I think we'd happily bundle that in Xarray, seems common enough.

cc @benbovy

WardBrian commented 3 months ago

To hew closer to my original suggestion, one could also accept a pointwise transform in the constructor, and then nearest could just apply that to both the index coordinates and the requested positions.

E.g., the set_xindex call would look like set_xindex("foo", PandasIndex, scale=np.log). This is similar to a suggestion given here: https://github.com/pydata/xarray/issues/7964#issuecomment-1642062405

This is more general (e.g. you could also do something like np.exp), but you lose the ability to use both nearest and nearest_log at the same time. For my own usages, either choice would be fine

benbovy commented 3 months ago

Yes this would be nice to have this functionality built-in Xarray.

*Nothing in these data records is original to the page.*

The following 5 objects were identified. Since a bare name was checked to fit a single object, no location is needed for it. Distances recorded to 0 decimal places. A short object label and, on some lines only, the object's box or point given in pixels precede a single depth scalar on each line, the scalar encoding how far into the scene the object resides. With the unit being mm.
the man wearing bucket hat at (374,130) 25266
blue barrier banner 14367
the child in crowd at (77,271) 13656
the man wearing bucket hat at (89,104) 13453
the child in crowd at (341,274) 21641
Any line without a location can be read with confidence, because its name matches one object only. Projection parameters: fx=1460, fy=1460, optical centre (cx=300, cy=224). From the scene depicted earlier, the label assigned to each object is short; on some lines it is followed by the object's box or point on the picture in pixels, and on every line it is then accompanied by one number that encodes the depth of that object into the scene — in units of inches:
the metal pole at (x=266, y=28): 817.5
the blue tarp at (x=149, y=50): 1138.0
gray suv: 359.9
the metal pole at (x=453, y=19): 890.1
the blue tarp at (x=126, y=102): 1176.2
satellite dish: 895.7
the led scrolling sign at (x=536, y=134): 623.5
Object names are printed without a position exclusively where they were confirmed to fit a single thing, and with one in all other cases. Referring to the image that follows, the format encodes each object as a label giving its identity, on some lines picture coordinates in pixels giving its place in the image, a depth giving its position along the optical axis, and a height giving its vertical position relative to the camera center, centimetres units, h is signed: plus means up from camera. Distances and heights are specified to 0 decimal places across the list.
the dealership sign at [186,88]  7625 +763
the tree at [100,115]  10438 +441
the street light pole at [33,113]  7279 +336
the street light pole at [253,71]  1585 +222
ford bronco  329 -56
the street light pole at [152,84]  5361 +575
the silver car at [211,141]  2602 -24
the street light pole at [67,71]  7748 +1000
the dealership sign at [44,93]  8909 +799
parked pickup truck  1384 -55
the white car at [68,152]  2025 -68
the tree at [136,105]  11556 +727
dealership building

Another option could be to have some TransformIndex meta-index that would basically wrap any Xarray index and apply an (inverse) user-defined transformation on label data before (after) executing the logic in the wrapped index. I.e., something very much like the unit-aware PintIndex implemented in https://github.com/xarray-contrib/pint-xarray/pull/163.

This is even more general and could be useful also for indexes implementing alignment with some tolerance (e.g., #4489), although that might seem a little far-fetched.

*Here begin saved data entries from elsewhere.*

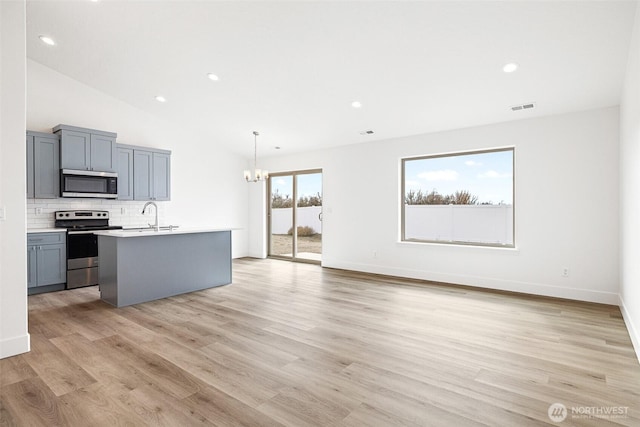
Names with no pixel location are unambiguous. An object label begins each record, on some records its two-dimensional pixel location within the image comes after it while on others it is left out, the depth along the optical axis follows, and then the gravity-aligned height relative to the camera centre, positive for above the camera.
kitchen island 4.09 -0.71
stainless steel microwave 5.04 +0.46
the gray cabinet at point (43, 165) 4.79 +0.71
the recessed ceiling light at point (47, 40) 4.40 +2.32
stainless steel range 5.09 -0.52
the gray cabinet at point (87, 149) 5.04 +1.02
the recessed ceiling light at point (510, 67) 3.50 +1.54
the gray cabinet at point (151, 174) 5.97 +0.72
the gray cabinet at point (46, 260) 4.71 -0.69
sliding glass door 7.44 -0.07
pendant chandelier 5.87 +0.66
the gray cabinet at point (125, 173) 5.73 +0.70
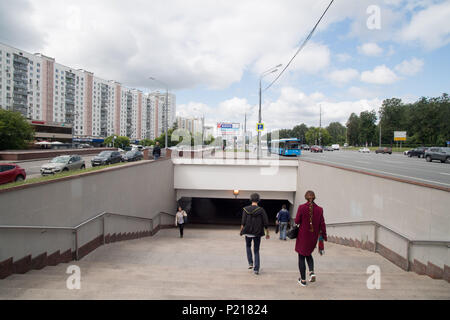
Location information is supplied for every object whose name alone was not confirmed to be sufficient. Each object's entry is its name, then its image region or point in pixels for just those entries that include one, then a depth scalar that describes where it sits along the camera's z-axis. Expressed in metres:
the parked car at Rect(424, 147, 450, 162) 21.28
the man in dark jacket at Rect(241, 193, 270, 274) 4.61
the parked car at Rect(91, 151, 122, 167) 18.66
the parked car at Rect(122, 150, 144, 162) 21.35
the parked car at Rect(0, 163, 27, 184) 9.93
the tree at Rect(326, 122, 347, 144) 115.14
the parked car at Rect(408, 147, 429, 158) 29.90
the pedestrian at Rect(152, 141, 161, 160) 15.28
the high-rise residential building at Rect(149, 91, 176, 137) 104.92
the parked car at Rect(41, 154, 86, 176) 13.34
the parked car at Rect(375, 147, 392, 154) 40.53
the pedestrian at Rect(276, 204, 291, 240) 11.08
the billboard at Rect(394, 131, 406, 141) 52.75
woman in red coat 4.03
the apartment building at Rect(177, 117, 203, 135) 113.70
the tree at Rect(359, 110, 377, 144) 75.34
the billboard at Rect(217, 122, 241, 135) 33.50
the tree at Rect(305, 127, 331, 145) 93.14
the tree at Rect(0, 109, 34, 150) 24.49
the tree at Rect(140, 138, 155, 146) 68.50
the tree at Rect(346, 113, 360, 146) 81.61
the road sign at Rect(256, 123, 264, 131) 19.81
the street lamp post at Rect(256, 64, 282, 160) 20.36
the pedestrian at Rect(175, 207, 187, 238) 11.48
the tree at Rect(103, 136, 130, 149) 60.81
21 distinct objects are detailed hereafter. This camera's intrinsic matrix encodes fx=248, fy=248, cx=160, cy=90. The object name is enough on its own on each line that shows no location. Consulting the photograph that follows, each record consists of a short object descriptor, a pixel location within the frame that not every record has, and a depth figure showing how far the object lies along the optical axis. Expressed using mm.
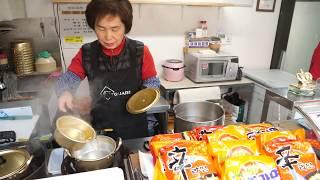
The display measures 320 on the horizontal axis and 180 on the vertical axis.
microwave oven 2439
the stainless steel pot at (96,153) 713
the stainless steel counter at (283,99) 976
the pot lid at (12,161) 722
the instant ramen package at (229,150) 684
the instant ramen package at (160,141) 750
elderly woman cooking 1348
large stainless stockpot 1323
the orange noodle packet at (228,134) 753
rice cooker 2477
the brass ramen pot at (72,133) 713
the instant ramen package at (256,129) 809
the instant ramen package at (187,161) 667
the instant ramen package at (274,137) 745
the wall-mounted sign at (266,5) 2838
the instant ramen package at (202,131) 818
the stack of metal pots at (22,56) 1975
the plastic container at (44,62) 2074
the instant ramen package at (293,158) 669
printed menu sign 2270
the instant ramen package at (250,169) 634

you lose the ability to use both nearest and nearest_log at the same time.

It is still possible to duplicate the coordinate so each have an index working on a different scale, e.g., "foo" and "foo_log").

WardBrian commented 3 months ago

I'd be happy to open a PR on either approach if there's a clear favorite

Edit: I may be misunderstanding, but it's not clear to me that a meta-index would work here, since the transformation also needs to be applied to the coordinate inside the index, not just the labels coming in to the sel call.

benbovy commented 3 months ago

Yes you are right, I didn't look carefully enough at your example and top comment.

WardBrian commented 3 months ago

Given that:

  1. Is there still interest in bundling the nearest_log functionality into xarray?
  2. Would it be preferred to be done as part of the implementation of PandasIndex, or as a wrapper class as above?
  3. Would it be preferred to implement this in such a way where the "log" nature is baked in, or would something like the set_xindex("foo", PandasIndex, scale=np.log) be preferred?
benbovy commented 3 months ago

It depends on whether we want to have this feature for free also in all indexes built on top of PandasIndex (most index types I've seen so far are either subclassing or encapsulating PandasIndex) vs. we want to keep PandasIndex as simple as possible (i.e., consistent with pandas and no extra option).

From a broader perspective it seems that the flexible distance / scale discussed here might be useful for both selection and alignment so maybe it is preferable to address it outside of PandasIndex? Something like a NearestIndex class in which we could later implement other "nearest" specific functionality like #4489 and add index options for tolerance, scale transform, etc.

I'm curious what others think, though!